_TEXT PROVIDED_:
□ □ □

Negative Offsets in Shortwave Radiometry (for V2.2)

This page addresses our adjustment to the SIROS and BSRN diffuse fluxes. Although this phenomenon is nothing new, we've noticed that nighttime fluxes reported by the upward-looking pyranometers are usually negative. Others have noticed that there are occasions when, during the daytime, the measured diffuse flux is lower than that calculated by a radiative transfer model which assumes nothing more than a Rayleigh atmosphere. (No clouds, no aerosol, etc...)

Eppley pyranometers, the kind used in the ARM program, output voltages which are dependent upon the "hot" and "cold" junctures of their thermopiles. The sensor is the hot juncture and the body of the instrument determines the temperature of the cold juncture. The difference in temperatures between the two junctures determines the voltage output, hence, the flux. At night, the domes of the instruments cool, and the "hot" juncture becomes colder than the "cold" juncture. So the voltage becomes negative. This longwave effect exists during the day also, but it is difficult to determine how it affects the reported unshaded pyranometer fluxes.

□ □ □

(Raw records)
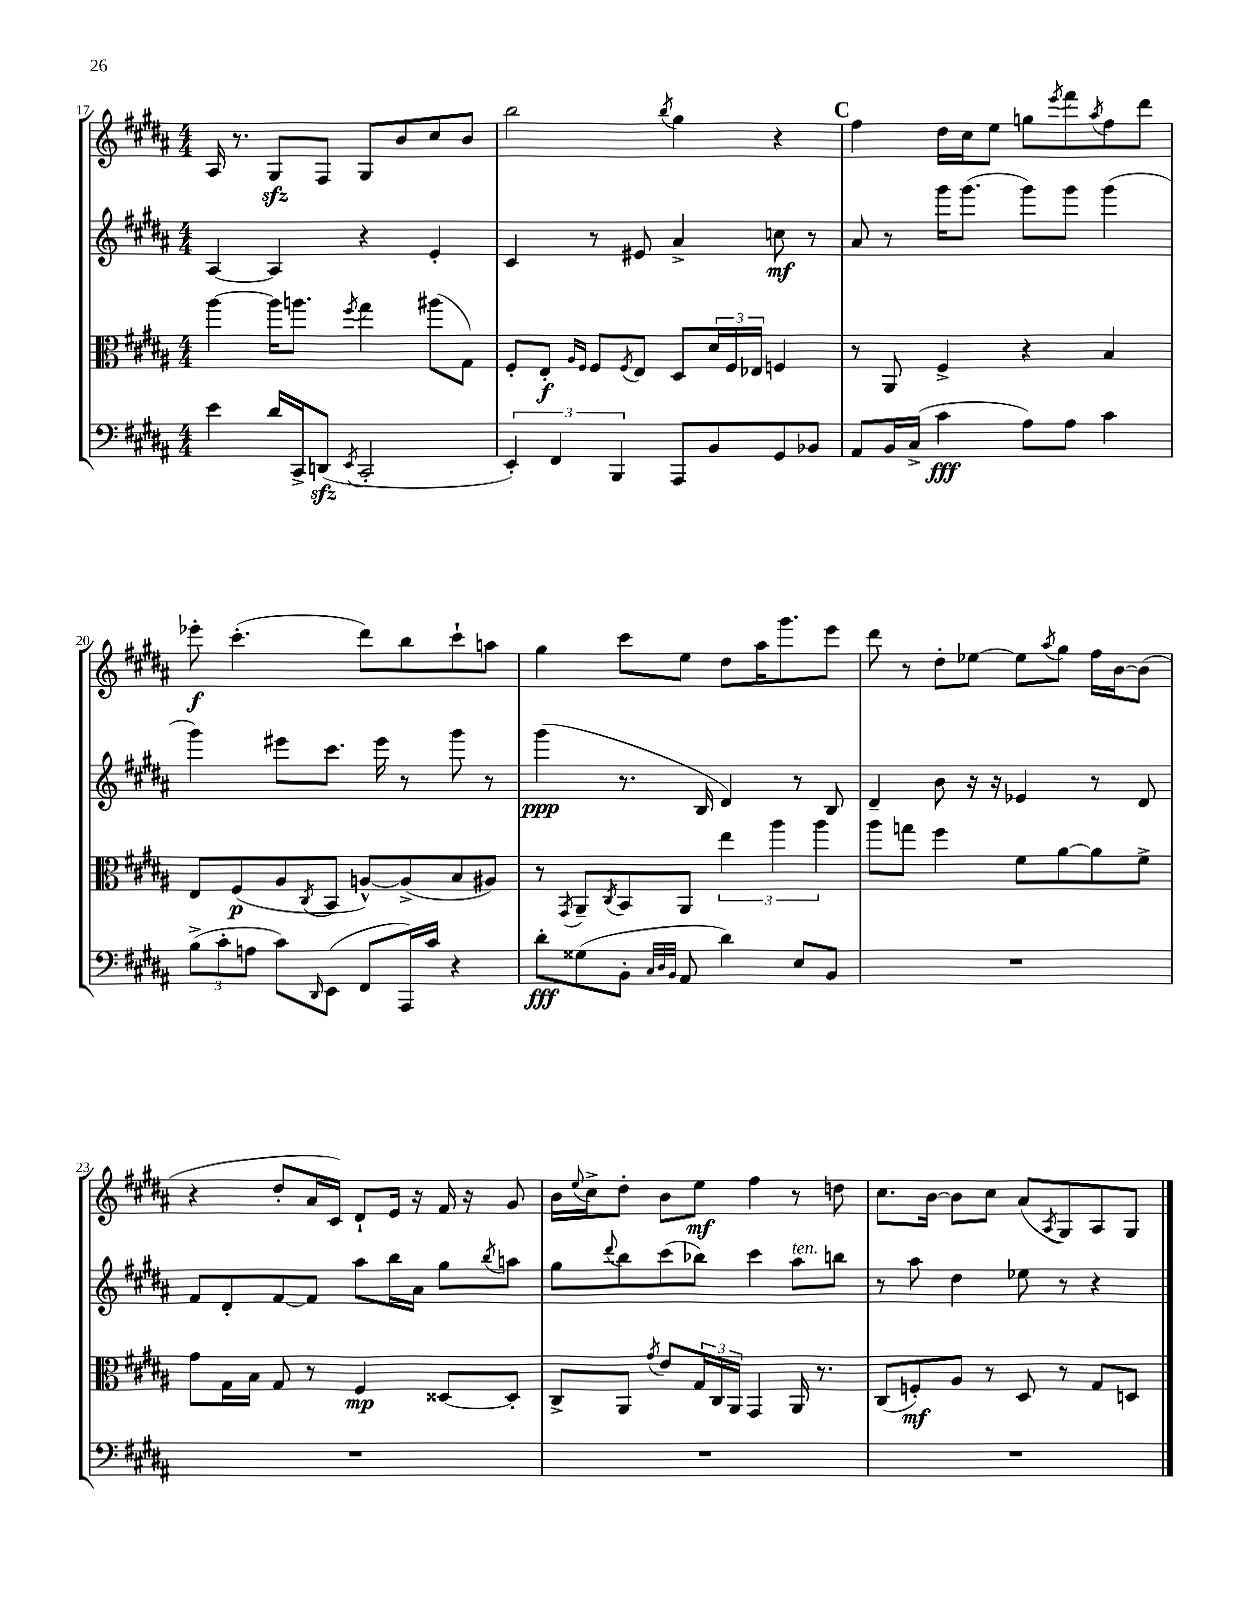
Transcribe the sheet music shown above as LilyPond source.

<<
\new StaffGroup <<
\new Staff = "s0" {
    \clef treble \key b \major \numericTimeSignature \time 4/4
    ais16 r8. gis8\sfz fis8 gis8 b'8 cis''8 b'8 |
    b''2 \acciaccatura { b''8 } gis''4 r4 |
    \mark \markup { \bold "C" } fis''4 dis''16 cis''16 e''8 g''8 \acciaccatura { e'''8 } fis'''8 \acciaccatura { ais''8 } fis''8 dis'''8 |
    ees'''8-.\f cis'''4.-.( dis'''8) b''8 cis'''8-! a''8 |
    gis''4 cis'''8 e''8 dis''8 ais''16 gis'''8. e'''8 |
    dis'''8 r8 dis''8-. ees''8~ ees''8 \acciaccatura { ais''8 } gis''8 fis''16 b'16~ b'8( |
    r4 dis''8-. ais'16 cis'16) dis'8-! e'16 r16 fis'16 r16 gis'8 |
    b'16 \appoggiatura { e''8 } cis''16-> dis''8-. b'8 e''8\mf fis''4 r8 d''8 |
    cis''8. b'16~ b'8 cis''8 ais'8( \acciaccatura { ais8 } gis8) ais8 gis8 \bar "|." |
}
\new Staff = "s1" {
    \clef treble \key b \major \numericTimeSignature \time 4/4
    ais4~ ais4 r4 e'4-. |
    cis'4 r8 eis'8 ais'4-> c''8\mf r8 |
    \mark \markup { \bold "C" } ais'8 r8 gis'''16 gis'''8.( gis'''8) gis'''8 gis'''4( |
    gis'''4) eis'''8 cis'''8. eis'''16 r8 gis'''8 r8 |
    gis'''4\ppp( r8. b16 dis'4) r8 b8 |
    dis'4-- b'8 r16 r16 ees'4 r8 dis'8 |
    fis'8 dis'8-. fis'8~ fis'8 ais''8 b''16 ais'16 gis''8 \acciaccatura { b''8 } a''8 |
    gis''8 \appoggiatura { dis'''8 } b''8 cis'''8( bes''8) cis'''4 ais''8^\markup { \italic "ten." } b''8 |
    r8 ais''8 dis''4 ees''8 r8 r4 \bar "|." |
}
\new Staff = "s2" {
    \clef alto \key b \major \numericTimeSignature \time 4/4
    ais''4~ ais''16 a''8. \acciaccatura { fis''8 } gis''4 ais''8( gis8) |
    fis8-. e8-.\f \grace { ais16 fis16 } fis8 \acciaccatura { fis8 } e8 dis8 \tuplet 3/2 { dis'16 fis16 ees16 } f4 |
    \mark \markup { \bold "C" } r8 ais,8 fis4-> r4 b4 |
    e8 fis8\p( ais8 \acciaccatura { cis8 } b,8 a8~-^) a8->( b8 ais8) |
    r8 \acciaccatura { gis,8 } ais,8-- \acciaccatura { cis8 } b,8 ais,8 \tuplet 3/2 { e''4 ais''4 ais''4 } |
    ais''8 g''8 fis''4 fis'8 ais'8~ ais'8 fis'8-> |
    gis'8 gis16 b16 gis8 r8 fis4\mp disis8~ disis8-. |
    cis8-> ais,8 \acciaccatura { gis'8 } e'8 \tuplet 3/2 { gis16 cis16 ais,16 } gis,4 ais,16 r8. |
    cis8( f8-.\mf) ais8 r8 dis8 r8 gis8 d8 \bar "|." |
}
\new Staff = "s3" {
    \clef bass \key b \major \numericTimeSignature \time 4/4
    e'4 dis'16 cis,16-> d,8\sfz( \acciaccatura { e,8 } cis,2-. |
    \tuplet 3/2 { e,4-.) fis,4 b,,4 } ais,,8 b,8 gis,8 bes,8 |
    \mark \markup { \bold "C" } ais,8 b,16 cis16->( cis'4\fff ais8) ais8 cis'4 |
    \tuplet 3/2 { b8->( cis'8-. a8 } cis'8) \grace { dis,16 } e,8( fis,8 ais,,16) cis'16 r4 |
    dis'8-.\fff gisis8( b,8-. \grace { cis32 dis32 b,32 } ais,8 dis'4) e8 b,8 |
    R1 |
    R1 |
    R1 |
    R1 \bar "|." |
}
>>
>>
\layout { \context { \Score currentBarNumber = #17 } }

□ □ □

_LIST OF TASKS_:
[A] In two sentences, summarize the page on negative offsets in shortwave radiometry.
[B] Reproduce word for word everything in the page on negative offsets in shortwave radiometry from "Negative Offsets in" down to "no aerosol, etc...)".

_SOLUTIONS TO THE PROBLEMS_:
[A] Upward-looking pyranometers usually report negative fluxes at night, and during the day the measured diffuse flux is sometimes lower than a model assuming only a Rayleigh atmosphere calculates. The night values arise because the output voltage of the Eppley instruments depends on the temperature difference between the hot and cold junctures of their thermopiles, so when the domes cool and the hot juncture becomes colder than the cold one, the voltage turns negative.

[B]
Negative Offsets in Shortwave Radiometry (for V2.2)

This page addresses our adjustment to the SIROS and BSRN diffuse fluxes. Although this phenomenon is nothing new, we've noticed that nighttime fluxes reported by the upward-looking pyranometers are usually negative. Others have noticed that there are occasions when, during the daytime, the measured diffuse flux is lower than that calculated by a radiative transfer model which assumes nothing more than a Rayleigh atmosphere. (No clouds, no aerosol, etc...)